Dataset records
════════════════

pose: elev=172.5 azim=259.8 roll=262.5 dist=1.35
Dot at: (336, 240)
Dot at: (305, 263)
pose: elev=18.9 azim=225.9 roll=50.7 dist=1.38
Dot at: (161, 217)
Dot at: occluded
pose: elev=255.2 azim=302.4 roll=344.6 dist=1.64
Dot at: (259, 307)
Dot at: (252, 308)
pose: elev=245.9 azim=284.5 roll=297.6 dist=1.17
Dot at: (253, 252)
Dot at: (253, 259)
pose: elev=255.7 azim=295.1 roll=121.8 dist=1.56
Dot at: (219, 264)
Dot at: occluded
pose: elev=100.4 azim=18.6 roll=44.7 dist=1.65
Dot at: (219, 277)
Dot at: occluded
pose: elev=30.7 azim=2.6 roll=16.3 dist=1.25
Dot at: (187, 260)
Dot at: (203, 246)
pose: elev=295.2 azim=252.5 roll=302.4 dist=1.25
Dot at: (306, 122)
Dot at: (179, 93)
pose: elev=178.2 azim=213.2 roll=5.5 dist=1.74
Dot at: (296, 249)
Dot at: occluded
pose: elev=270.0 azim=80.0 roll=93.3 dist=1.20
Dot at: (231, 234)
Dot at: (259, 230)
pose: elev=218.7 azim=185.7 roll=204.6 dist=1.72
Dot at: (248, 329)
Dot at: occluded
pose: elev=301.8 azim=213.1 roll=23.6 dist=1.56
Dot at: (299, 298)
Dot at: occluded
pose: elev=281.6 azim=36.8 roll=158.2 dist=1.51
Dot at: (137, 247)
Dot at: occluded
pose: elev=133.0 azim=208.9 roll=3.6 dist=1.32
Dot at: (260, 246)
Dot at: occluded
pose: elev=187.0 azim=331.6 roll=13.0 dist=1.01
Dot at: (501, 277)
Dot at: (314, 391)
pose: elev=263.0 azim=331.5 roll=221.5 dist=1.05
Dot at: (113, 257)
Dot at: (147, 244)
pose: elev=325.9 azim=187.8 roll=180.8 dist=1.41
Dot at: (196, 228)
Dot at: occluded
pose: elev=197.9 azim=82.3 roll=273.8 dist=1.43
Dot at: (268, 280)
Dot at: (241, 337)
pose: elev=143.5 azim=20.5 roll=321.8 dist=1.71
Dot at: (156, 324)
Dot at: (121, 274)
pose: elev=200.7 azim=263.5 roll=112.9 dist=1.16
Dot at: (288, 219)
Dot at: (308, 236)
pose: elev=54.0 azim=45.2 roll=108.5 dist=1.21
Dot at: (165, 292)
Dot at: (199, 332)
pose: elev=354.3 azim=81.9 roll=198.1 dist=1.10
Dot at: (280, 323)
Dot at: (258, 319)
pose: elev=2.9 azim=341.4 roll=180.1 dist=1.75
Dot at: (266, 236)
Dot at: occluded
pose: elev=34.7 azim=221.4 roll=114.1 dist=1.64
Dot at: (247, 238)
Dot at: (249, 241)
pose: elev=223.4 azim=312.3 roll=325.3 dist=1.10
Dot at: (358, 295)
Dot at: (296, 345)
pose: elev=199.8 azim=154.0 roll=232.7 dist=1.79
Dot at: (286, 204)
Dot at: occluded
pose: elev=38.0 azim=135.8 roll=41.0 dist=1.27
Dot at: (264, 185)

════════════════

▶ Job
Reproduce the part of the records above that starts with the line containing "pose: elev=18.9 azim=225.9" and runs through the end of the records.

▶ Answer to this task
pose: elev=18.9 azim=225.9 roll=50.7 dist=1.38
Dot at: (161, 217)
Dot at: occluded
pose: elev=255.2 azim=302.4 roll=344.6 dist=1.64
Dot at: (259, 307)
Dot at: (252, 308)
pose: elev=245.9 azim=284.5 roll=297.6 dist=1.17
Dot at: (253, 252)
Dot at: (253, 259)
pose: elev=255.7 azim=295.1 roll=121.8 dist=1.56
Dot at: (219, 264)
Dot at: occluded
pose: elev=100.4 azim=18.6 roll=44.7 dist=1.65
Dot at: (219, 277)
Dot at: occluded
pose: elev=30.7 azim=2.6 roll=16.3 dist=1.25
Dot at: (187, 260)
Dot at: (203, 246)
pose: elev=295.2 azim=252.5 roll=302.4 dist=1.25
Dot at: (306, 122)
Dot at: (179, 93)
pose: elev=178.2 azim=213.2 roll=5.5 dist=1.74
Dot at: (296, 249)
Dot at: occluded
pose: elev=270.0 azim=80.0 roll=93.3 dist=1.20
Dot at: (231, 234)
Dot at: (259, 230)
pose: elev=218.7 azim=185.7 roll=204.6 dist=1.72
Dot at: (248, 329)
Dot at: occluded
pose: elev=301.8 azim=213.1 roll=23.6 dist=1.56
Dot at: (299, 298)
Dot at: occluded
pose: elev=281.6 azim=36.8 roll=158.2 dist=1.51
Dot at: (137, 247)
Dot at: occluded
pose: elev=133.0 azim=208.9 roll=3.6 dist=1.32
Dot at: (260, 246)
Dot at: occluded
pose: elev=187.0 azim=331.6 roll=13.0 dist=1.01
Dot at: (501, 277)
Dot at: (314, 391)
pose: elev=263.0 azim=331.5 roll=221.5 dist=1.05
Dot at: (113, 257)
Dot at: (147, 244)
pose: elev=325.9 azim=187.8 roll=180.8 dist=1.41
Dot at: (196, 228)
Dot at: occluded
pose: elev=197.9 azim=82.3 roll=273.8 dist=1.43
Dot at: (268, 280)
Dot at: (241, 337)
pose: elev=143.5 azim=20.5 roll=321.8 dist=1.71
Dot at: (156, 324)
Dot at: (121, 274)
pose: elev=200.7 azim=263.5 roll=112.9 dist=1.16
Dot at: (288, 219)
Dot at: (308, 236)
pose: elev=54.0 azim=45.2 roll=108.5 dist=1.21
Dot at: (165, 292)
Dot at: (199, 332)
pose: elev=354.3 azim=81.9 roll=198.1 dist=1.10
Dot at: (280, 323)
Dot at: (258, 319)
pose: elev=2.9 azim=341.4 roll=180.1 dist=1.75
Dot at: (266, 236)
Dot at: occluded
pose: elev=34.7 azim=221.4 roll=114.1 dist=1.64
Dot at: (247, 238)
Dot at: (249, 241)
pose: elev=223.4 azim=312.3 roll=325.3 dist=1.10
Dot at: (358, 295)
Dot at: (296, 345)
pose: elev=199.8 azim=154.0 roll=232.7 dist=1.79
Dot at: (286, 204)
Dot at: occluded
pose: elev=38.0 azim=135.8 roll=41.0 dist=1.27
Dot at: (264, 185)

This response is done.